▶ [Passage provided]:

Maldonado-Passage's motion to reconsider his prior motion to dismiss for multiplicity reiterated his central argument that prosecution under § 1958(a) should be characterized by number of victims, not number of hitmen used.1 The district court did not abuse its discretion in denying his motion to reconsider. No evidence indicates the district court misapprehended the facts, law, or Maldonado-Passage's position as required for reconsideration. See Christy, 739 F.3d at 539. Maldonado-Passage failed to introduce any new facts to support reconsideration. His motion to reconsider largely restated the argument offered in his motion to dismiss, supported by the same legal authority. The decision in Maldonado-Passage I does not alter this analysis. There, this court remanded only for resentencing under § 3D1.2(b), while leaving Maldonado-Passage's convictions intact. See Maldonado-Passage I, 4 F.4th at 1103. Accordingly, Maldonado-Passage I provided no intervening change in law, nor did it demonstrate grounds for clear error warranting reconsideration. Thus, the district court did not err in refusing to reconsider at resentencing the merits of Maldonado-Passage's multiplicity arguments.
b. Mandate
The mandate rule is a discretion guiding principle which requires a trial court to conform with the appellate court's terms of remand. See Dish Network Corp. v. Arrowood Indem. Co., 772 F.3d 856, 864 (10th Cir. 2014); United States v. Shipp, 644 F.3d 1126, 1129 (10th Cir. 2011). This court evaluates whether district courts abuse any measure of discretion left by an appellate mandate. See Procter & Gamble Co. v. Haugen, 317 F.3d 1121, 1125 (10th Cir. 2003). Unless an appellate mandate expressly limits discretion, the district court may determine what may be heard on remand. See United States v. Walker, 918 F.3d 1134, 1144 (10th Cir. 2019). Accordingly, a district court may expand the scope of resentencing absent an express limitation but is not required to do so. See United States v. West, 646 F.3d 745, 749 (10th Cir. 2011).

▶ [Problems]:
a) Answer these questions using the legal passage, each on its own line:
(i) What did the motion to reconsider argue that prosecution under § 1958(a) should be characterized by?
(ii) In Maldonado-Passage I, what did this court remand for?
(iii) What does the mandate rule require a trial court to do?
b) Could you carry on the legal passage about the mandate rule, starting after its final sentence?

▶ [Extracted data]:
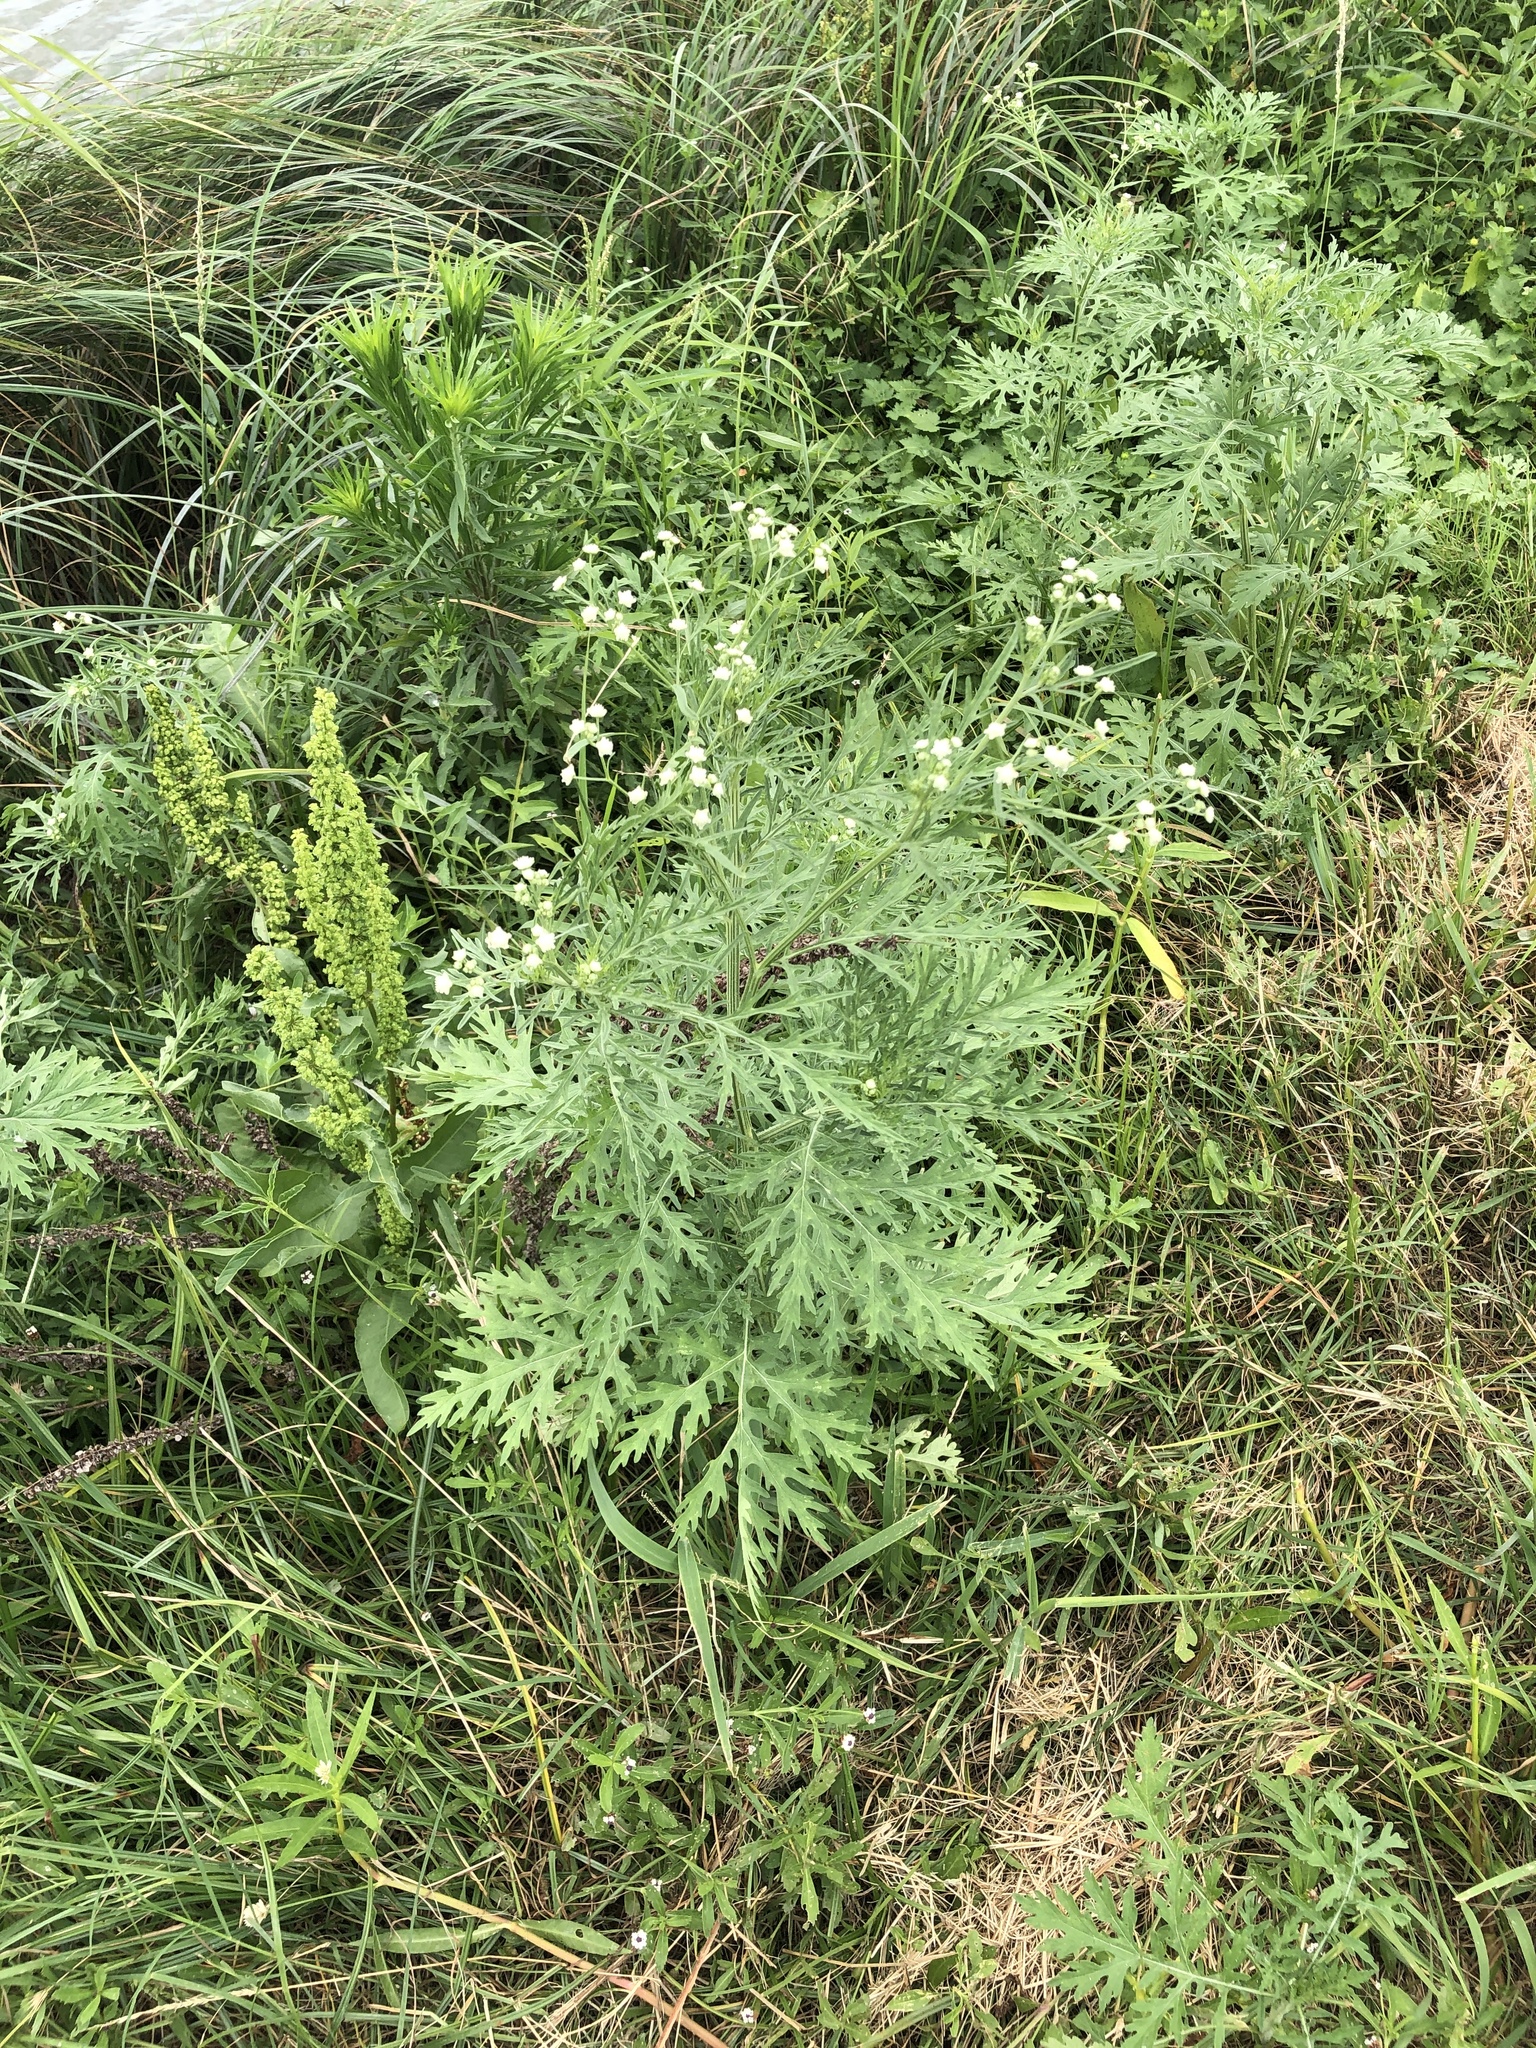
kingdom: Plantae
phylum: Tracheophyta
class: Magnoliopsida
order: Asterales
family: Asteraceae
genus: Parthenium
* * *
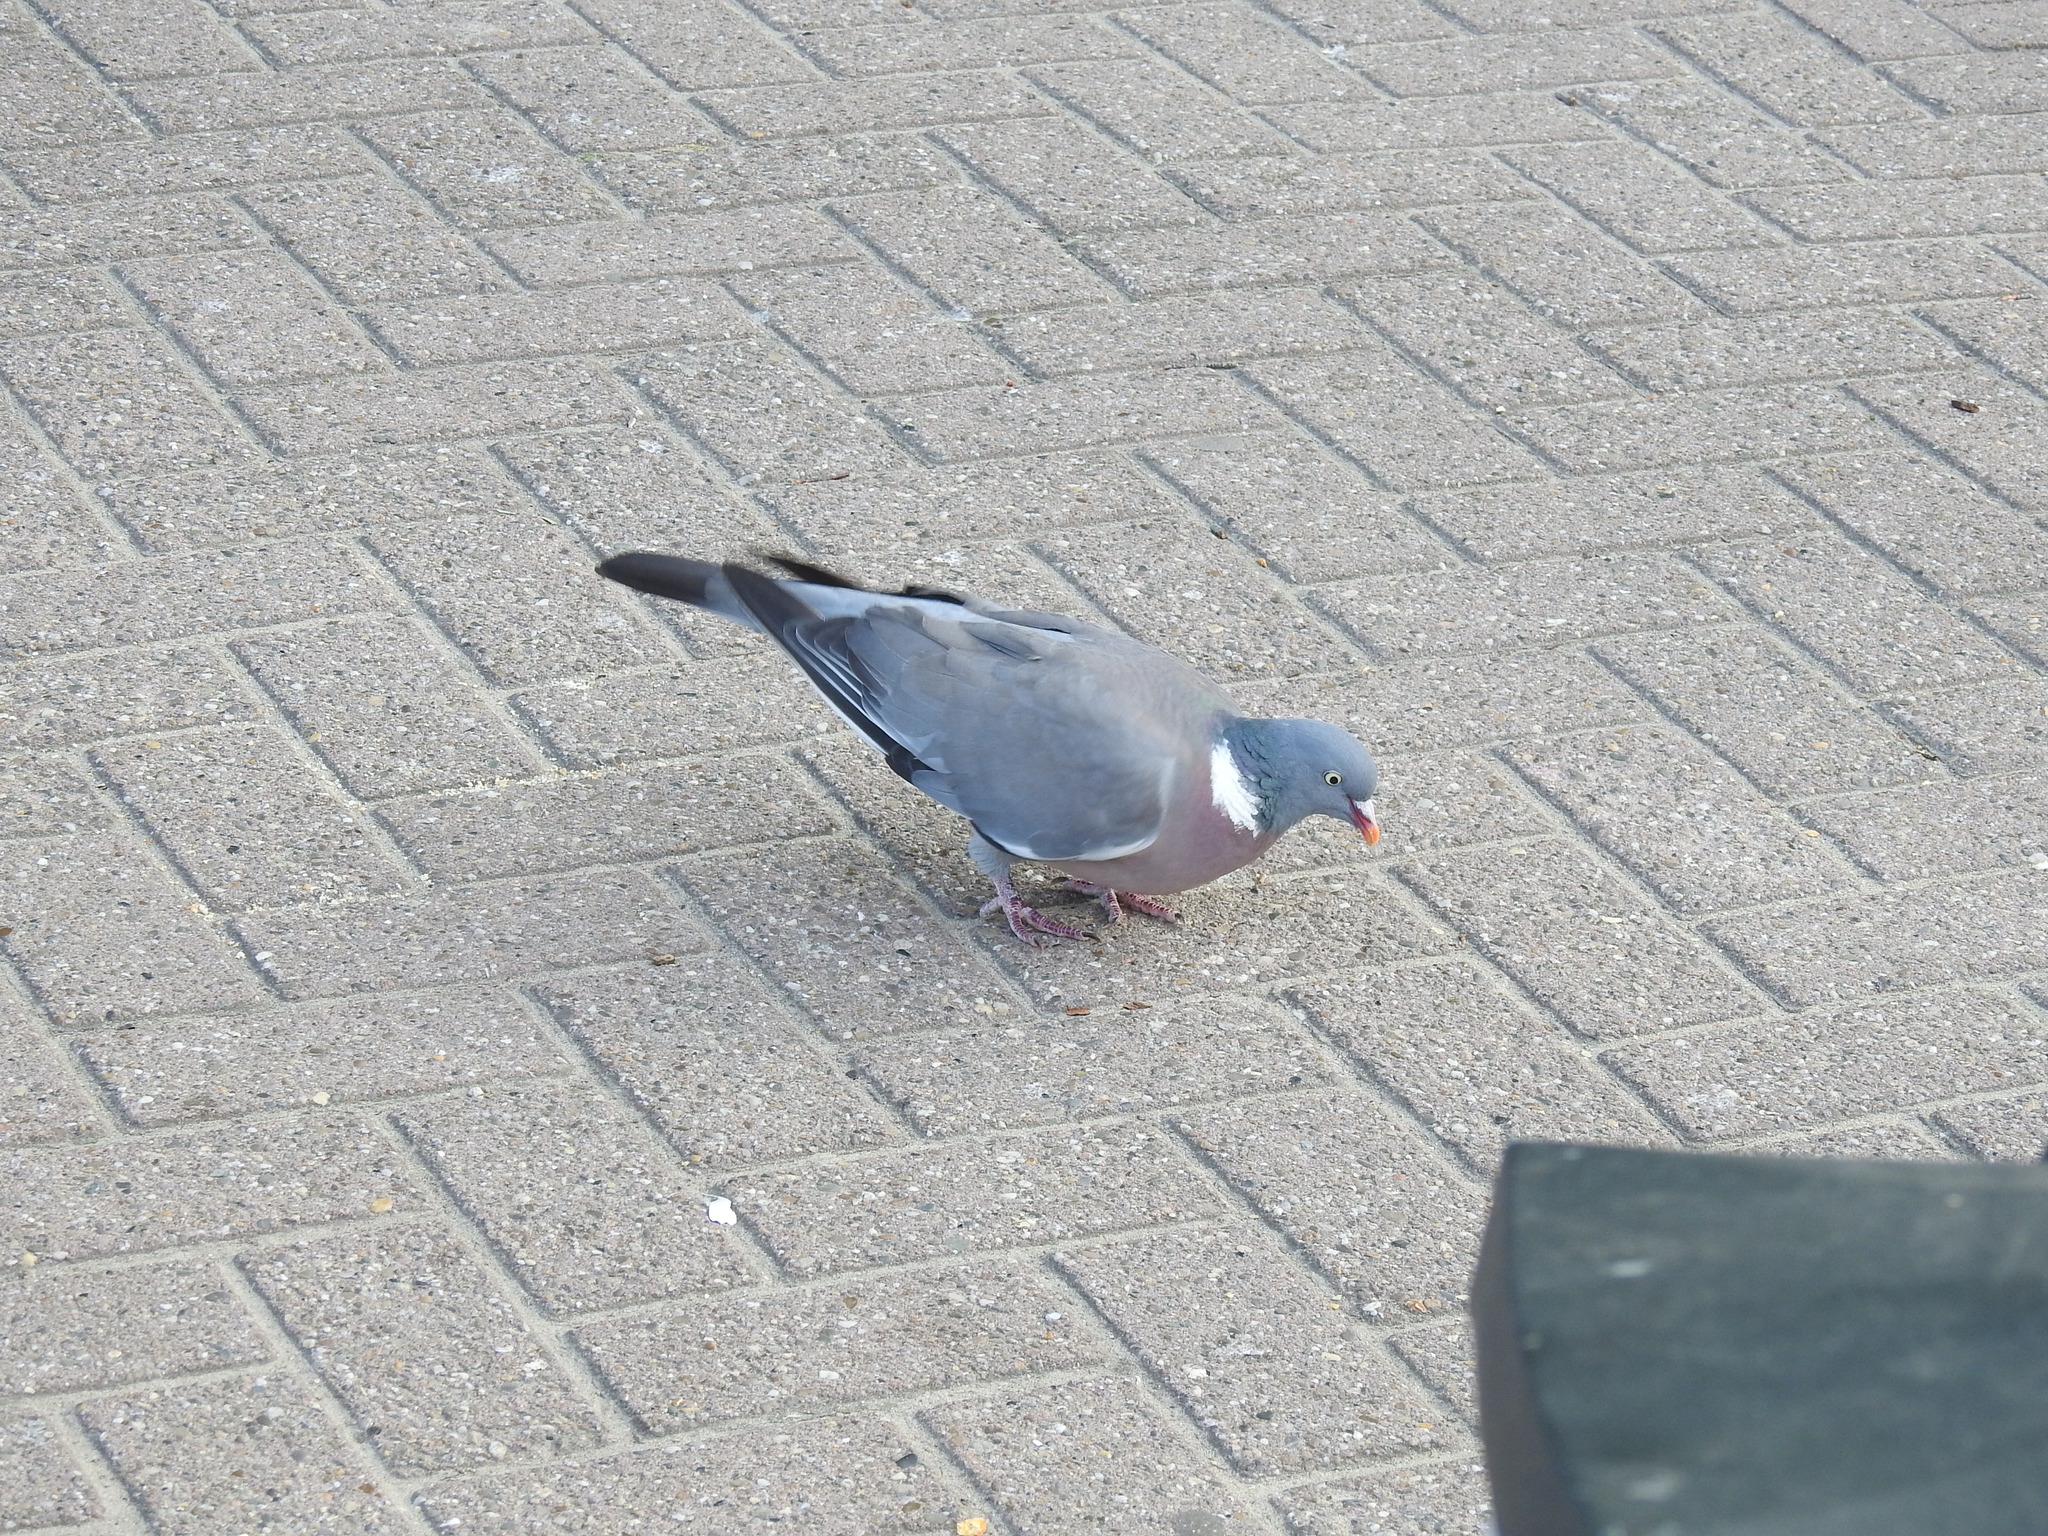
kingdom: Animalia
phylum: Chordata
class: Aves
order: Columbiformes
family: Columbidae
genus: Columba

▶ [Task-by-task results]:
a)
(i) The number of victims, not the number of hitmen used.
(ii) Only resentencing under § 3D1.2(b), leaving the convictions intact.
(iii) Conform with the appellate court's terms of remand.

b)
Preliminarily, Maldonado-Passage suggests the § 3D1.2(b) grouping analysis in Maldonado-Passage I indicates imposing two separate sentences for his actions would be unconstitutional. In so arguing, he confuses the role of grouping in the sentencing process. Grouping under § 3D1.2(b) of the Sentencing Guidelines plays an important role in determining offense level but does not sequentially impact subsequent sentencing decisions once total punishment is set. See United States v. Garcia-Torres, 341 F.3d 61, 75–76 (1st Cir. 2003). With limited exception,2 whether counts are grouped does not bear on the ability of a district court to run sentences consecutively or concurrently. To the contrary, district courts are given broad discretion to issue consecutive sentences despite § 3D1.2(b) grouping requirements. See e.g., United States v. Jabateh, 974 F.3d 281, 305 (3d Cir. 2020) (“While the Guidelines advise that ‘[a]ll counts involving substantially the same harm shall be grouped together,’ U.S.S.G. § 3D1.2, they readily acknowledge a district court's authority to impose concurrent or consecutive sentences, U.S.S.G. §§ 5G1.2(d), 5G1.3(b).”); see also United States v. Dvorak, 617 F.3d 1017, 1029 (8th Cir. 2010); United States v. Bonilla, 579 F.3d 1233, 1244–45 (11th Cir. 2009); United States v. Gigley, 213 F.3d 503, 506 (10th Cir. 2000). Accordingly, Maldonado-Passage misconstrues the “common criminal objective” analysis of § 3D1.2(b) and the mandate in Maldonado-Passage I as suggesting his sentences were multiplicitous.
In Maldonado-Passage I we issued the following remand: “For the foregoing reasons, we affirm Maldonado-Passage's conviction[s] but vacate the sentence and remand for resentencing.” Maldonado-Passage I, 4 F.4th at 1108. In accordance with prior decisions of this circuit, the district court appropriately treated the mandate of this court in Maldonado-Passage I as limited to resentencing, but general as to the scope of resentencing proceedings. See e.g., Walker, 918 F.3d at 1143–44. Contrary to Maldonado-Passage's request, the district court declined to use its discretion to expand its resentencing review beyond the grouping question expressly outlined by our prior remand. This court concludes the district court did not abuse its discretion by so limiting its review within resentencing to issues related to Guidelines recalculation. See id.; see also Haugen, 317 F.3d at 1125; West, 646 F.3d at 749. Restricting the scope of the decision to the narrow set of issues outlined in Maldonado-Passage I is not arbitrary or manifestly unreasonable and therefore not an abuse of discretion.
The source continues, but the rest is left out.